Copy every entry below word for word, leaving out the pictures.

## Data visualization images
....

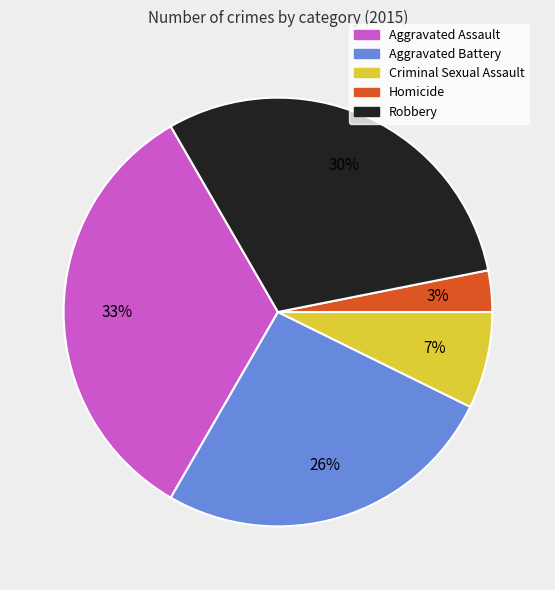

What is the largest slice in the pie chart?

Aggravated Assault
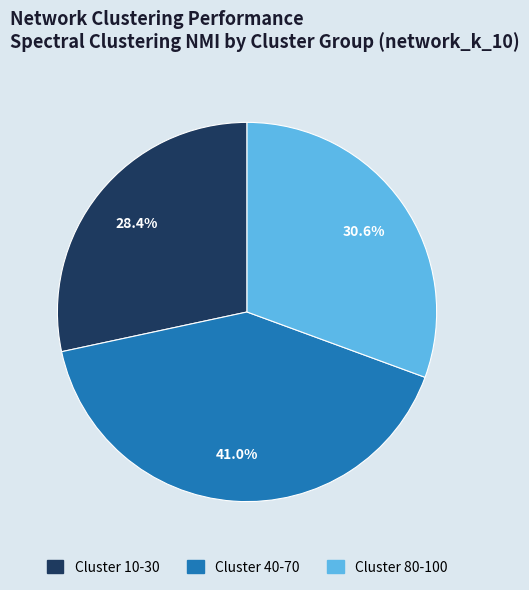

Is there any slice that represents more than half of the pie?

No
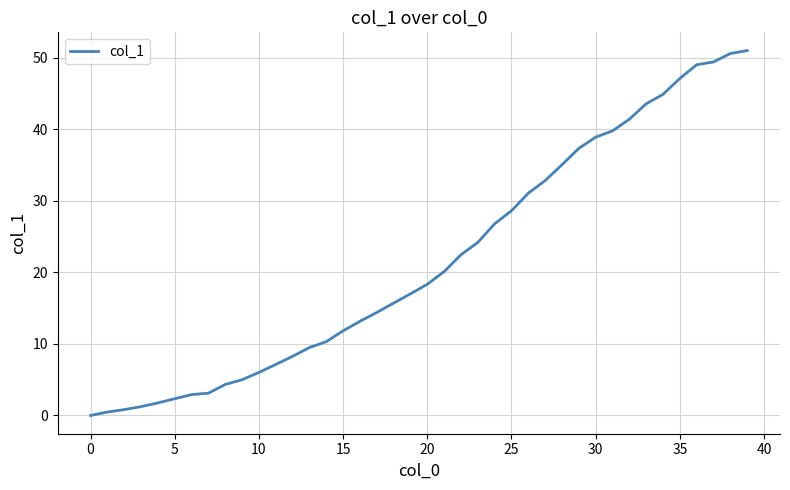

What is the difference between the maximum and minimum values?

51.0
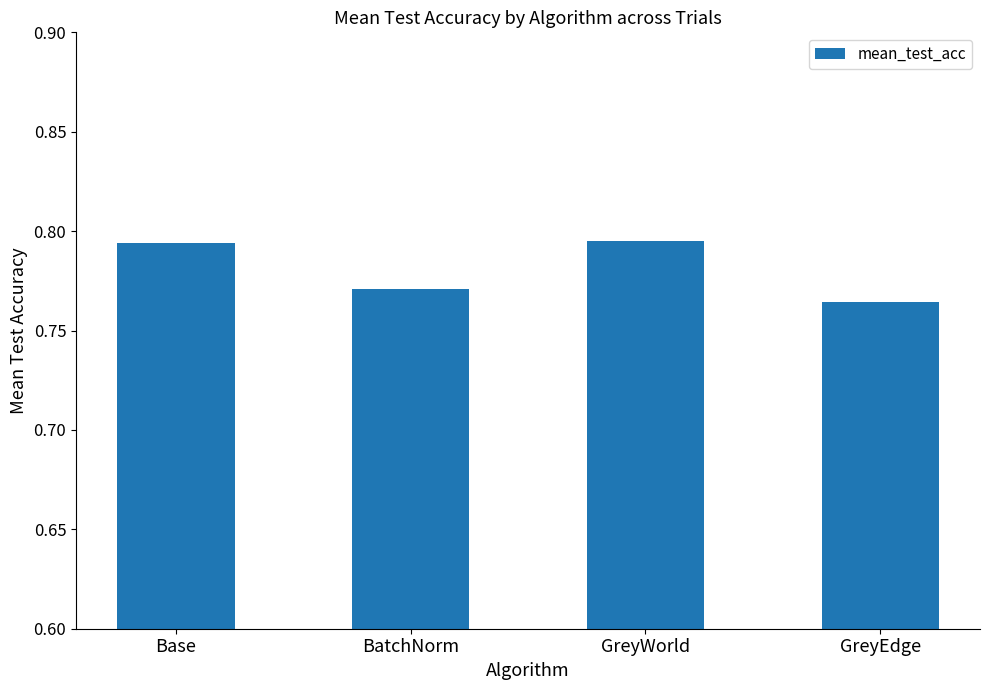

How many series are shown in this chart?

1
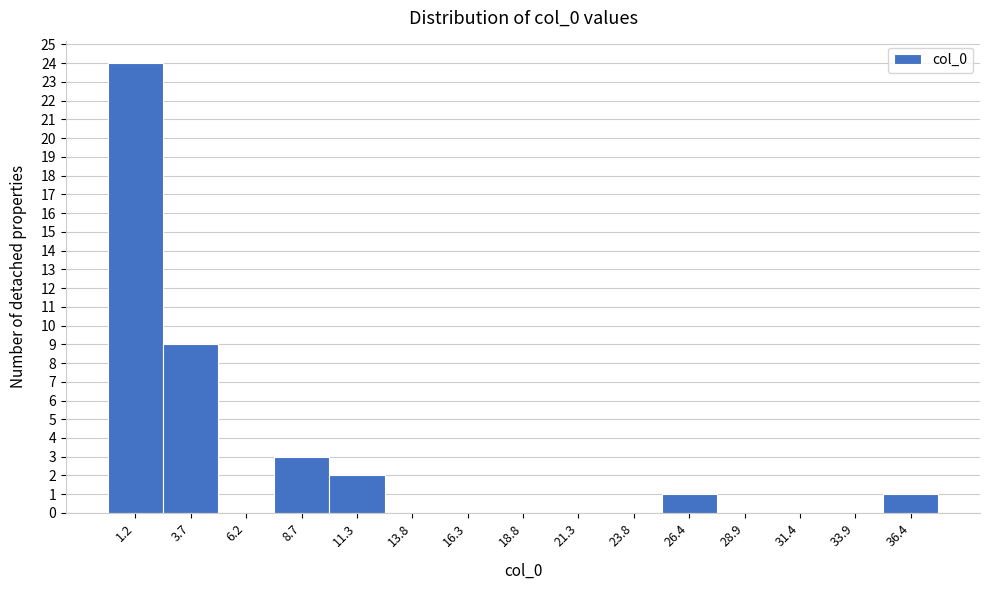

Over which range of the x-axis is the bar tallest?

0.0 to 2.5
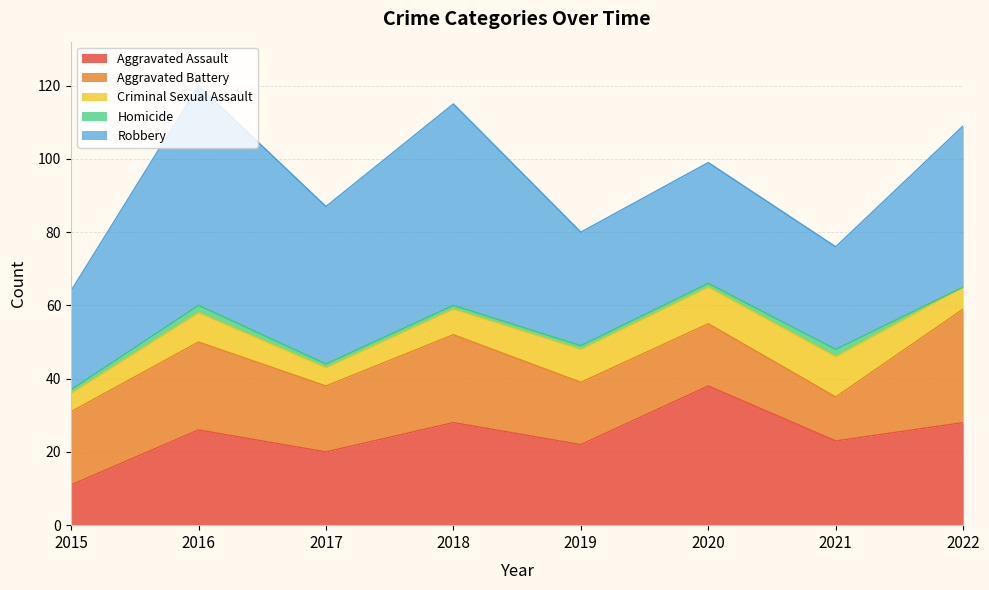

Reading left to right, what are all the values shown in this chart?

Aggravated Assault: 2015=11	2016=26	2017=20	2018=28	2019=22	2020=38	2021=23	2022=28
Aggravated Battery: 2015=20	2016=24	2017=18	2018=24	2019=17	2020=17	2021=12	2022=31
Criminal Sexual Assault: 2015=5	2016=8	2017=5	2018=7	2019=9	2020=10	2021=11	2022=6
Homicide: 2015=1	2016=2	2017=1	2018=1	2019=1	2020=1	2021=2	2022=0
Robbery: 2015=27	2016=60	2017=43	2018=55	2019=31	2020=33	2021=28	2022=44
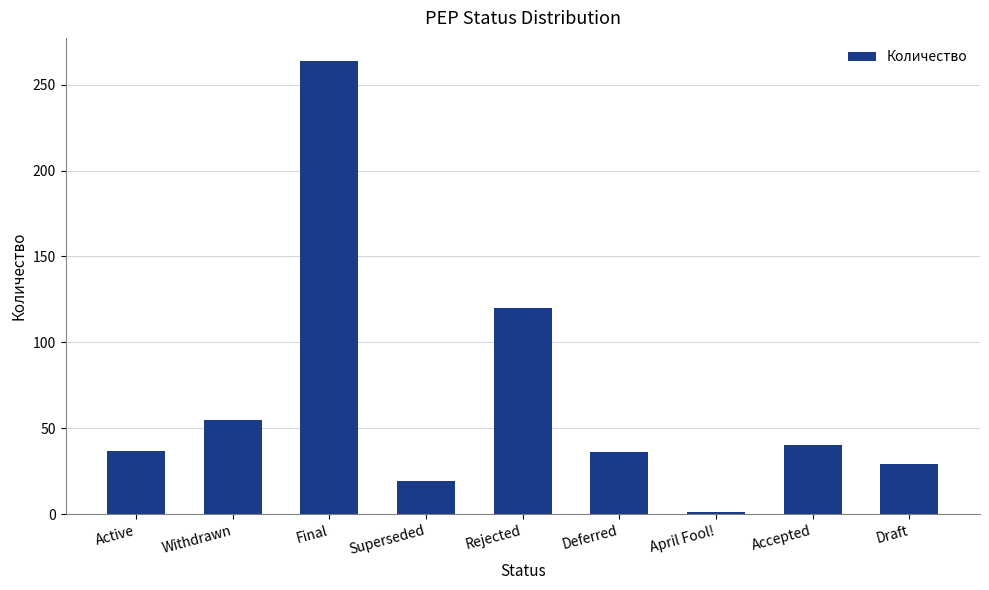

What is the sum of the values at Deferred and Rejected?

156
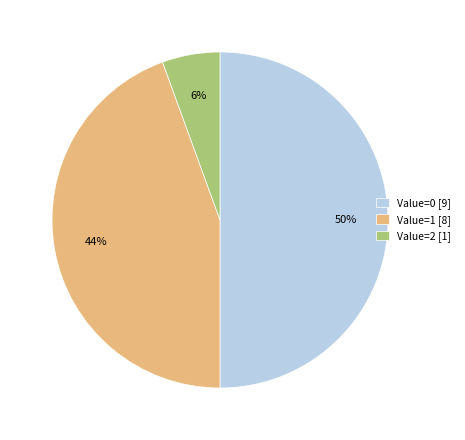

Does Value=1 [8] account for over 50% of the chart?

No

....

## EXERCISE SOLUTION
What is the largest slice in the pie chart?

Aggravated Assault

Is there any slice that represents more than half of the pie?

No

What is the difference between the maximum and minimum values?

51.0

How many series are shown in this chart?

1

Over which range of the x-axis is the bar tallest?

0.0 to 2.5

Reading left to right, what are all the values shown in this chart?

Aggravated Assault: 2015=11	2016=26	2017=20	2018=28	2019=22	2020=38	2021=23	2022=28
Aggravated Battery: 2015=20	2016=24	2017=18	2018=24	2019=17	2020=17	2021=12	2022=31
Criminal Sexual Assault: 2015=5	2016=8	2017=5	2018=7	2019=9	2020=10	2021=11	2022=6
Homicide: 2015=1	2016=2	2017=1	2018=1	2019=1	2020=1	2021=2	2022=0
Robbery: 2015=27	2016=60	2017=43	2018=55	2019=31	2020=33	2021=28	2022=44

What is the sum of the values at Deferred and Rejected?

156

Does Value=1 [8] account for over 50% of the chart?

No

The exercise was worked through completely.